_DOCUMENT EXTRACT:_
Trade Expectations for USDA’s May WASDE Report

  • USDA’s report is scheduled to be released May 12; the report will include USDA’s first balance sheet outlooks for the 2021/22 crop year.

  • The trade sees tighter old-crop US ending stocks versus the April numbers.

  • For new crop, the trade sees US wheat stocks declining with corn and soybeans gaining slightly but remaining tight.

  • The biggest change versus May is Brazil’s corn production outlook; the average trade estimate is at 103 million tonnes versus 109 million in April.

  • USDA is expected to cut the crop but could wait to move the needle by that volume until the June or July report; harvest for winter corn starts in June.

  • The trade sees global wheat stocks coming in at 294 million tonnes for the 2021/22 crop year, which would be down marginally from 2020/21 expectations at 295.5 million.

  • Global corn stocks are seen at 283 million tonnes for 2021/22, which would be down marginally from USDA’s 2020/21 forecast but would be higher than trade expectations for 2020/21 stocks at 279 million.

  • Global soybean stocks are seen rising to 88 million tonnes versus 87 million.

FBN’s Take On What It Means: Trade expectations for the report essentially are for no big changes to US or global balance sheets for the coming crop year. Supplies are forecast to remain overall snug; our guess is that production totals will be up for 2021 harvests versus 2020 harvests for the EU and Black Sea regions.

_DATA SECTION:_
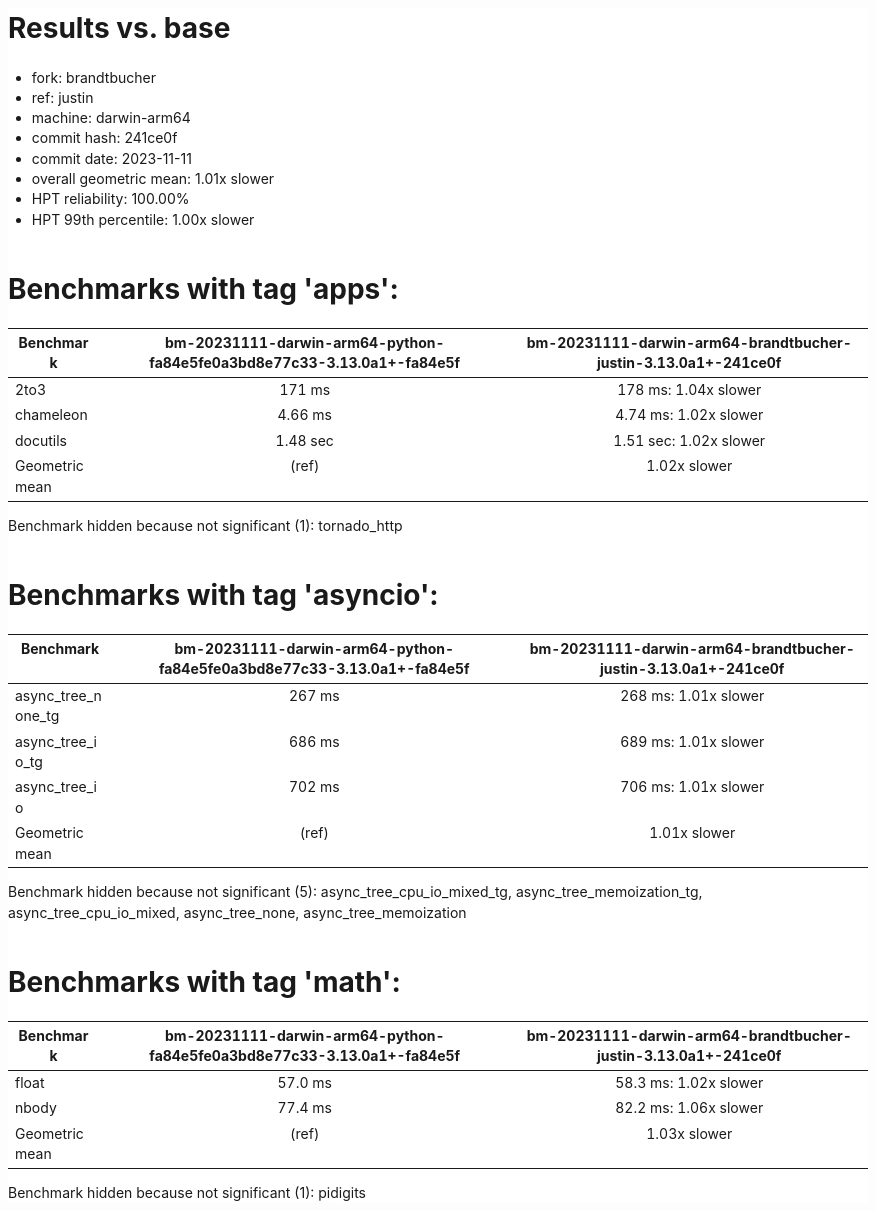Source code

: 
# Results vs. base

- fork: brandtbucher
- ref: justin
- machine: darwin-arm64
- commit hash: 241ce0f
- commit date: 2023-11-11
- overall geometric mean: 1.01x slower
- HPT reliability: 100.00%
- HPT 99th percentile: 1.00x slower

Benchmarks with tag 'apps':
===========================

| Benchmark      | bm-20231111-darwin-arm64-python-fa84e5fe0a3bd8e77c33-3.13.0a1+-fa84e5f | bm-20231111-darwin-arm64-brandtbucher-justin-3.13.0a1+-241ce0f |
|----------------|:----------------------------------------------------------------------:|:--------------------------------------------------------------:|
| 2to3           | 171 ms                                                                 | 178 ms: 1.04x slower                                           |
| chameleon      | 4.66 ms                                                                | 4.74 ms: 1.02x slower                                          |
| docutils       | 1.48 sec                                                               | 1.51 sec: 1.02x slower                                         |
| Geometric mean | (ref)                                                                  | 1.02x slower                                                   |

Benchmark hidden because not significant (1): tornado_http

Benchmarks with tag 'asyncio':
==============================

| Benchmark          | bm-20231111-darwin-arm64-python-fa84e5fe0a3bd8e77c33-3.13.0a1+-fa84e5f | bm-20231111-darwin-arm64-brandtbucher-justin-3.13.0a1+-241ce0f |
|--------------------|:----------------------------------------------------------------------:|:--------------------------------------------------------------:|
| async_tree_none_tg | 267 ms                                                                 | 268 ms: 1.01x slower                                           |
| async_tree_io_tg   | 686 ms                                                                 | 689 ms: 1.01x slower                                           |
| async_tree_io      | 702 ms                                                                 | 706 ms: 1.01x slower                                           |
| Geometric mean     | (ref)                                                                  | 1.01x slower                                                   |

Benchmark hidden because not significant (5): async_tree_cpu_io_mixed_tg, async_tree_memoization_tg, async_tree_cpu_io_mixed, async_tree_none, async_tree_memoization

Benchmarks with tag 'math':
===========================

| Benchmark      | bm-20231111-darwin-arm64-python-fa84e5fe0a3bd8e77c33-3.13.0a1+-fa84e5f | bm-20231111-darwin-arm64-brandtbucher-justin-3.13.0a1+-241ce0f |
|----------------|:----------------------------------------------------------------------:|:--------------------------------------------------------------:|
| float          | 57.0 ms                                                                | 58.3 ms: 1.02x slower                                          |
| nbody          | 77.4 ms                                                                | 82.2 ms: 1.06x slower                                          |
| Geometric mean | (ref)                                                                  | 1.03x slower                                                   |

Benchmark hidden because not significant (1): pidigits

_YOUR INSTRUCTIONS:_
Rewrite the stretch of the WASDE trade expectations text from "Trade Expectations for USDA’s" through "2021/22 crop year.", putting "supply and demand projections" in place of "balance sheet outlooks".

_EXPECTED ANSWER:_
Trade Expectations for USDA’s May WASDE Report

  • USDA’s report is scheduled to be released May 12; the report will include USDA’s first supply and demand projections for the 2021/22 crop year.